North Dakota
Volume of ND bill draft requests up significantly ahead of 2025 session
BISMARCK — North Dakota lawmakers have already requested 422 bills and resolutions to be drafted for the 2025 legislative session, double the number requested at this time two years ago, Legislative Council staff say.
Prior to the 2023 legislative session, lawmakers didn’t hit 400 bill drafts until Nov. 28, 2022, said Legislative Council Director John Bjornson.
“We’re double the pace, but we haven’t even hit the heavy drafting periods,” Bjornson told members of the Legislative Procedure and Arrangements Committee earlier this month.
The pace is making it difficult for Legislative Council staff to keep up, causing delays in providing amendments to lawmakers, said Emily Thompson, legal division director for Legislative Council.
The interim legislative committee has been studying the impact of lawmaker term limits and looking for ways to streamline processes. As lawmakers are limited to serving no more than eight years in each chamber due to a measure approved by voters in 2022, the increased turnover is expected to increase the burden on legislative staff.
One area the committee has discussed is how to avoid duplication of bill drafts on similar topics. But a lack of transparency makes that challenging.
Under North Dakota law, bill drafts and communications between Legislative Council staff and legislators are not subject to disclosure. That makes it hard for lawmakers to know if another legislator has requested a bill draft on the same topic.

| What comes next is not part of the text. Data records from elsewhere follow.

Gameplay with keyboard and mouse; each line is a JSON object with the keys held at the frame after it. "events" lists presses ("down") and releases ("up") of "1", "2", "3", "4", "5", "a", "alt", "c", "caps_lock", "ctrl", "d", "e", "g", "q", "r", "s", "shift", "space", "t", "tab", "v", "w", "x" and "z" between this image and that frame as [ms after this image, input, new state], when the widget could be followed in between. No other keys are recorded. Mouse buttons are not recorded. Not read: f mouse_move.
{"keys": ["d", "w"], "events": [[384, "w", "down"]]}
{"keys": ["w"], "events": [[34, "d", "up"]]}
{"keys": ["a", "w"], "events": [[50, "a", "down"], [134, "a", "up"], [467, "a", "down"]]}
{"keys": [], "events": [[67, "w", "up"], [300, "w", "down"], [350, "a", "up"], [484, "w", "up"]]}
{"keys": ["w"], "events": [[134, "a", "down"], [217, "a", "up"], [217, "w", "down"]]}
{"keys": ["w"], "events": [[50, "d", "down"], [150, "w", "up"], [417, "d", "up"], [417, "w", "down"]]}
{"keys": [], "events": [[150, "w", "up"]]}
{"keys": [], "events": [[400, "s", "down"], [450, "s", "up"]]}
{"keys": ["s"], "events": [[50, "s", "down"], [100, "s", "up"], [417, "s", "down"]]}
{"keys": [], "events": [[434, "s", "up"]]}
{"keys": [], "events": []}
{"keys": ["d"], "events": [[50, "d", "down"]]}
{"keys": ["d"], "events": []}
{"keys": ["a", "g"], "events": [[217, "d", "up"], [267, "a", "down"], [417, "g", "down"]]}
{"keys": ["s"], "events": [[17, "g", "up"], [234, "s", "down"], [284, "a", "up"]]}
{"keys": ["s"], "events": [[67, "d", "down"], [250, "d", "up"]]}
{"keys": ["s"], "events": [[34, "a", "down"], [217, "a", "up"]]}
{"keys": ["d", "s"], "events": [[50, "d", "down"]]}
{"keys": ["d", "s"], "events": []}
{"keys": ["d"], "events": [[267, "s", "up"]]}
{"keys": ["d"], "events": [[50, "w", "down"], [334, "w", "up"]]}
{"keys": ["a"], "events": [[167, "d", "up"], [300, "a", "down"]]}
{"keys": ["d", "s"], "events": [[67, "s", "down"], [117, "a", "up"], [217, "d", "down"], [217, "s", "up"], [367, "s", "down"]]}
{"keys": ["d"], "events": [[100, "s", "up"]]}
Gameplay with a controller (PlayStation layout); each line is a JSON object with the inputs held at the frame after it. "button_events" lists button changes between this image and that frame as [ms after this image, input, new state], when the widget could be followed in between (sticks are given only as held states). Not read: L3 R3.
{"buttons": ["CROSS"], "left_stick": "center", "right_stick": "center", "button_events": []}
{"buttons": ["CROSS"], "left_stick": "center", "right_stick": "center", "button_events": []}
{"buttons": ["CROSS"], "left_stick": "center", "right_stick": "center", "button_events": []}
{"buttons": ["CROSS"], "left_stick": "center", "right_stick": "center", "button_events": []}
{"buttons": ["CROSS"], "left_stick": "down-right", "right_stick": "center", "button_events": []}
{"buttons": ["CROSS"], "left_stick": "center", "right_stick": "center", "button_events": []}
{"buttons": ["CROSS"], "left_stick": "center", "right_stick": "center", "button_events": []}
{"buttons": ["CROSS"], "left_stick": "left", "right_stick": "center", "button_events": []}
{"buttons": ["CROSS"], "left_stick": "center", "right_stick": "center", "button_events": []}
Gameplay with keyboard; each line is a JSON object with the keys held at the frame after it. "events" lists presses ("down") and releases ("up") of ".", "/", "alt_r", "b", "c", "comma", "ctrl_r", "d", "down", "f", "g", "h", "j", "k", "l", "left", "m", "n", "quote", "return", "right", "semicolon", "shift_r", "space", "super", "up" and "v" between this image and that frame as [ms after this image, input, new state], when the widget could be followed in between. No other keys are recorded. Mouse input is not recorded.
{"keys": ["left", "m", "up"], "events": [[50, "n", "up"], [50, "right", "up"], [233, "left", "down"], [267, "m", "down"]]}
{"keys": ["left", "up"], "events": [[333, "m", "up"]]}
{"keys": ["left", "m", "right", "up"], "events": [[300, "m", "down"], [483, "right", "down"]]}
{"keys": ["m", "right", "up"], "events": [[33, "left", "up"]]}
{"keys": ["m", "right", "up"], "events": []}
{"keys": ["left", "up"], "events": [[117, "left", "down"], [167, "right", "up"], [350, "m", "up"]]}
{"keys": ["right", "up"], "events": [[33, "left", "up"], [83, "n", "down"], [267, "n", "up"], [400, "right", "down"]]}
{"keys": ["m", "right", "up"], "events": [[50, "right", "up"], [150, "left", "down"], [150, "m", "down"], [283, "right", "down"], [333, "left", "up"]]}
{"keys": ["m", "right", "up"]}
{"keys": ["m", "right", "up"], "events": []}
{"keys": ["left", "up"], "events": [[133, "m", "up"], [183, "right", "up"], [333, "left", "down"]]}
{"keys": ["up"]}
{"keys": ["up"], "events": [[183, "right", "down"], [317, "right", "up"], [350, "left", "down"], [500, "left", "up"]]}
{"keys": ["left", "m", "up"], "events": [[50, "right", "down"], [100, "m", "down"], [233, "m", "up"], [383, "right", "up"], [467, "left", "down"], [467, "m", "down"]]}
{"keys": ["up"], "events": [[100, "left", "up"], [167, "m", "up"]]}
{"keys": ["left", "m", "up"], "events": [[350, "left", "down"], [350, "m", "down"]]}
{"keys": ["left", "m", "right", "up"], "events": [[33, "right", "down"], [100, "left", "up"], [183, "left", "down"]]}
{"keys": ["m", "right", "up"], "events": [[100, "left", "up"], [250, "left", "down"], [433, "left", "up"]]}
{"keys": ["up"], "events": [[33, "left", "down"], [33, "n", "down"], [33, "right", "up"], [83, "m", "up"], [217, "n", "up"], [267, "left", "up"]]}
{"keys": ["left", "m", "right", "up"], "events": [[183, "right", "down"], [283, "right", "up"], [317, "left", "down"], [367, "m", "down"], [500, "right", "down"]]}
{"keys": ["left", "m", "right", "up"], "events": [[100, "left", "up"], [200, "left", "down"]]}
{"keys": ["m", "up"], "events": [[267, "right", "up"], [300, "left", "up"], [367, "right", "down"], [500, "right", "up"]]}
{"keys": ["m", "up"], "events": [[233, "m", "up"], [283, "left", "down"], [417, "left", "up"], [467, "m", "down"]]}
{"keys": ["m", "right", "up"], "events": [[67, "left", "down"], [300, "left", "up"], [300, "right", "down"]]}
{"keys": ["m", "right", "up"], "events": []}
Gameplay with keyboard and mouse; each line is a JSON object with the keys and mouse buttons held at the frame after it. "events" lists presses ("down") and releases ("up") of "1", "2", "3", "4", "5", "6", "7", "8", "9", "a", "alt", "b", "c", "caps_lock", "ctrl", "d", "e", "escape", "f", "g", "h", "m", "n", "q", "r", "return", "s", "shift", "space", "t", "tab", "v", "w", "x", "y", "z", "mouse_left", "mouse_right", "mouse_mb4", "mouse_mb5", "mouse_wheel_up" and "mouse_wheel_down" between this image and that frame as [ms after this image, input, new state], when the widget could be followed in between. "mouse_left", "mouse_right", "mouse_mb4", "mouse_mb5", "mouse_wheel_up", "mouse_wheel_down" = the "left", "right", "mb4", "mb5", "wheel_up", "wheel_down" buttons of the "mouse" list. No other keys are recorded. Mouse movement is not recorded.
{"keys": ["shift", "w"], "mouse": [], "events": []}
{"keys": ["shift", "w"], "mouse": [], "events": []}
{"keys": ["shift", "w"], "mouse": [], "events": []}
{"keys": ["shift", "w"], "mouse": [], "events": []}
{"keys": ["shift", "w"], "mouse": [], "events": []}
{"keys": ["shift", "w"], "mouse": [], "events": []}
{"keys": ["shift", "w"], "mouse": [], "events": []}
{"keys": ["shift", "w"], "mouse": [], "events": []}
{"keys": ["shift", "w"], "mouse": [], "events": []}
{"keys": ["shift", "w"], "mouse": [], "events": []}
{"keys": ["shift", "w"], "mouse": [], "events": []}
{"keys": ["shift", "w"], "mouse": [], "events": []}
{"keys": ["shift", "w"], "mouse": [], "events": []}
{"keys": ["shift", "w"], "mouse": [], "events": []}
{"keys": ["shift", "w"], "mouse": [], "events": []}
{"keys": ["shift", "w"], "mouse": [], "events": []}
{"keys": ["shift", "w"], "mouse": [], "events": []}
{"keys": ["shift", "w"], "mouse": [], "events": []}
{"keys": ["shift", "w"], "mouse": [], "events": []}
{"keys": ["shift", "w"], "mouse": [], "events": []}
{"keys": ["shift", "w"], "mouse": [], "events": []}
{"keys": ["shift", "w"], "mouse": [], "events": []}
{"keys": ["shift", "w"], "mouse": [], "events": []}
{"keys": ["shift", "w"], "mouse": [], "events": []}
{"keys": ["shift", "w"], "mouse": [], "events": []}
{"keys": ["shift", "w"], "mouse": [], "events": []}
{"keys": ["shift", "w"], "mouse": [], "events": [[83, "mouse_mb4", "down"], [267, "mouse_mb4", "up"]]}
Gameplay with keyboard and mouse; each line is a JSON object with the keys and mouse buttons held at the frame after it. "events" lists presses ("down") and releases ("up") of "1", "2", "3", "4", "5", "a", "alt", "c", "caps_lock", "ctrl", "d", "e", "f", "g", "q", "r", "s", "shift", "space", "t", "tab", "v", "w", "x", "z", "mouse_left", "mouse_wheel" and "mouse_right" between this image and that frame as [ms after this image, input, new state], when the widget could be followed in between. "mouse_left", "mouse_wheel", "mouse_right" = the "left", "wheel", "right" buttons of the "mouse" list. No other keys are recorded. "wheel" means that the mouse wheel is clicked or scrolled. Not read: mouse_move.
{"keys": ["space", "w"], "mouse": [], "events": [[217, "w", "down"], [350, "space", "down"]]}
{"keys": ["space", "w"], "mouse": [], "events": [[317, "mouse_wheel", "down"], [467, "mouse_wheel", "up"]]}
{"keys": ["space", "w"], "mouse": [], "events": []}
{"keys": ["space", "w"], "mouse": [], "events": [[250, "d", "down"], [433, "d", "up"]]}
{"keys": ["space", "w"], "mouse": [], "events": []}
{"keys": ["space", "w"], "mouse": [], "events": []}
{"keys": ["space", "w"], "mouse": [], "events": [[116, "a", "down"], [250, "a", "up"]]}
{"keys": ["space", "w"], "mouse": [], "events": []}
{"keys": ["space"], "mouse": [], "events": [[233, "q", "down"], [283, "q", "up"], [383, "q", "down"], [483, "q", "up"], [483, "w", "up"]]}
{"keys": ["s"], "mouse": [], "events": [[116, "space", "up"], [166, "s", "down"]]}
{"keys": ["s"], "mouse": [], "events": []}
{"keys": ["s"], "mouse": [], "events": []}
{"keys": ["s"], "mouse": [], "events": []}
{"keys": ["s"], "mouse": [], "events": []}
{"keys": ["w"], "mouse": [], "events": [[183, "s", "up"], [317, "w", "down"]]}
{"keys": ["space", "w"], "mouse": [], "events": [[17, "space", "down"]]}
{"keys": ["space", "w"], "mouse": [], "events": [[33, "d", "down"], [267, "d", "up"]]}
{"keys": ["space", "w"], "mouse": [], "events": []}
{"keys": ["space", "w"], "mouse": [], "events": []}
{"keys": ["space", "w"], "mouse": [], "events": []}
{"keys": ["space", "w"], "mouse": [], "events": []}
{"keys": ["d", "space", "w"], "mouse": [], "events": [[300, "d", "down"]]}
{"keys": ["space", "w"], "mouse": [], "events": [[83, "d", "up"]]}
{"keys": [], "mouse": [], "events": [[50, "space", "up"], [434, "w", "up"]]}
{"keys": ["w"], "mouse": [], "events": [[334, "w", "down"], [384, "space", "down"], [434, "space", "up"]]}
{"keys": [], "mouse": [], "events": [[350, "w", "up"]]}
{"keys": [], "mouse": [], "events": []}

Committee Chair Sen. Jerry Klein, R-Fessenden, said he typically doesn’t know if another lawmaker is working on a similar proposal unless he hears it through the grapevine.
“You might hear it at the lounge that evening,” Klein said. “There’s got to be a better way to do this.”
If a legislator requests a bill draft on a topic that’s already being addressed by another lawmaker, Legislative Council staff will inform them there’s a similar proposal and ask if they can provide the lawmaker’s name so they could potentially work together, Bjornson said.
“We’re seeing a much greater reluctance to do that now,” he told the committee.
He said the reluctance is likely due to term limits reducing a lawmaker’s time to make an impression.
Committee member Sen. Kathy Hogan, D-Fargo, questioned whether the policy is good transparency practice.
“This seems like pretty basic information,” she said.
By contrast, bill drafts requested by Montana lawmakers are public on a legislative website, Bjornson said.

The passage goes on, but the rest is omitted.